Since the Toronto Raptors’ first NBA season in 1995, the team and their fans have suffered through outright embarrassment and agonizing playoff defeats, waiting for their moment on basketball’s biggest stage.
On Thursday night, the Raptors didn’t just arrive on that stage for the first time but showed that they belong with a gritty and resolute 118-109 win over the defending champion Golden State Warriors in Game 1 of the NBA finals.
For the Raptors to have any chance against the Warriors, it was believed they would need their star player, Kawhi Leonard, to continue his MVP-level performances.
But in a series that may end up full of surprises, it wasn’t Leonard who dominated but forward Pascal Siakam and his career-best 32 points.
“Siakam was brilliant,” the Warriors head coach, Steve Kerr, said after the game.
Siakam led all shooters with an 82.4% field-goal percentage. His emphatic rejection on a Draymond Green lay-up with just over six minutes remaining in the fourth-quarter allowed the Raptors to maintain their 11-point lead.
“I think he plays with tremendous energy,” Raptors head coach Nick Nurse said of Siakam before the game, “and that’s what this series is going to need.”
When the Spice hits ya hard 🌶️ pic.twitter.com/c7ZOrsQpXm
— Toronto Raptors (@Raptors) May 31, 2019
After coming out slow with just eight points in the first half, Leonard found his stride in the second and eventually put up 23 points and eight rebounds.
For the Warriors, Stephen Curry played as Stephen Curry does, leading Golden State with 34 points and leading all shooters with four three-pointers.
Draymond Green finished with a triple double: 10 points, 10 rebounds and 10 assists.
It appeared early on as if the Warriors’ experience would be too much for the Raptors.
Klay Thompson’s breakaway dunk to take the lead late in the first-quarter might have been heavy on the steps, but it was finished with the poise of a player, and a team, who had been here before.
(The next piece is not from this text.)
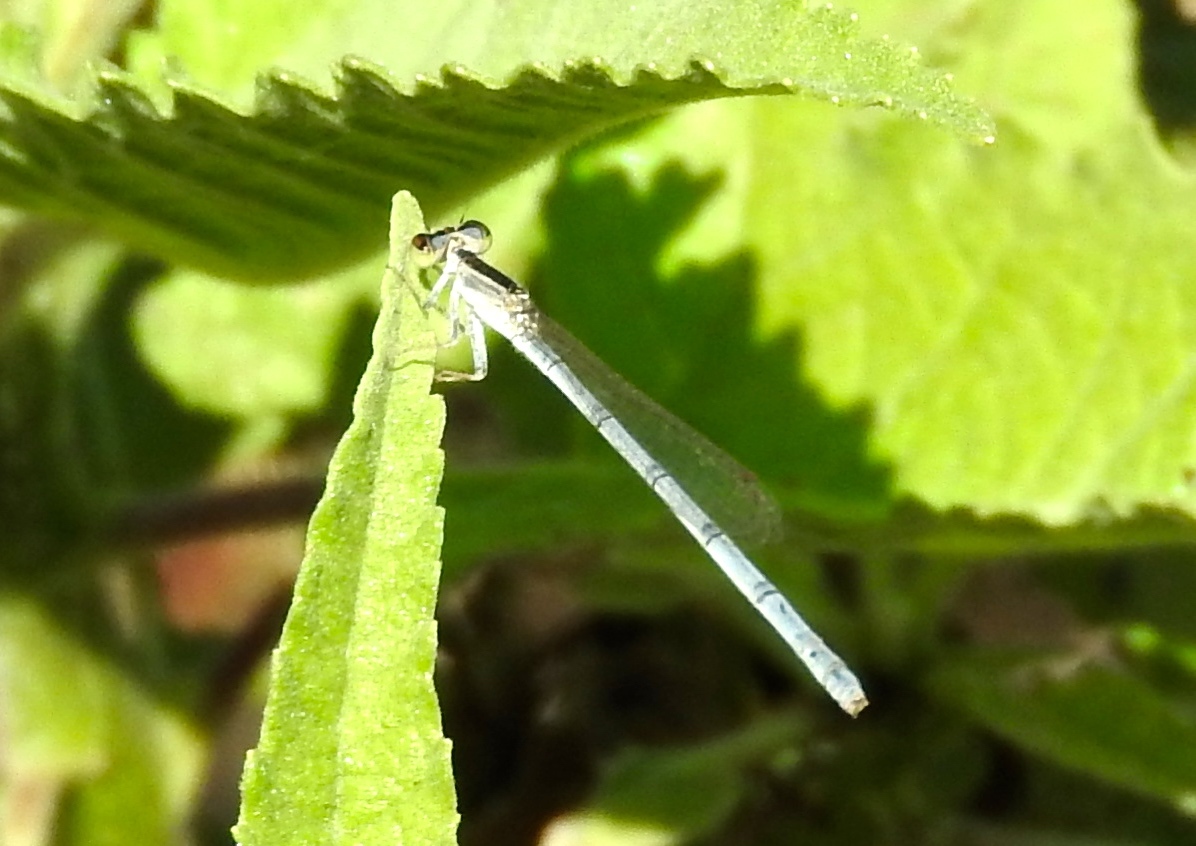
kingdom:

In the days leading up to tip-off in the first city outside of the USA to host an NBA finals, it was hard not to get the sense that if the Raptors’ playoff run ended at the hands of the Warriors, one of the greatest teams in NBA history, then so be it.
That feeling is easy to come by after more than 20 seasons of not making it to the dance. But as Game 1 wore on and the Raptors came out of every quarter with a lead, that sense of waiting gave way to one of belonging.
Thousands lined up to watch on big screens throughout the greater Toronto area, and the crowd inside the Scotiabank Arena was as boisterous as they have been all season.
Former NBA forward Paul Pierce, no friend of the Raptors after sinking them in the 2014 playoffs, was spotted in the arena by a group of fans before the game. Tormenting followed.
“I think [the crowd] were into it and that’s the way it should be, man,” said Nurse post-game. “That’s what home court is, and our fans deserve a bunch of credit for being a big part of that.”
The Raptors also channeled the energy of Kyle Lowry, who showcased the chip on his shoulder that has been there throughout his Raptors career.
Drive after drive, Lowry put his head down and kept his cool. He ended the game with nine assists. It was Lowry who rebutted the notion that the Raptors would be happy with just making it to the finals.
“We ain’t finished,” Lowry said after their victory over the Milwaukee Bucks in the Eastren Conference finals.
For now, Lowry is right. The Raptors are far from finished. Indeed, north of the border they may be just getting started.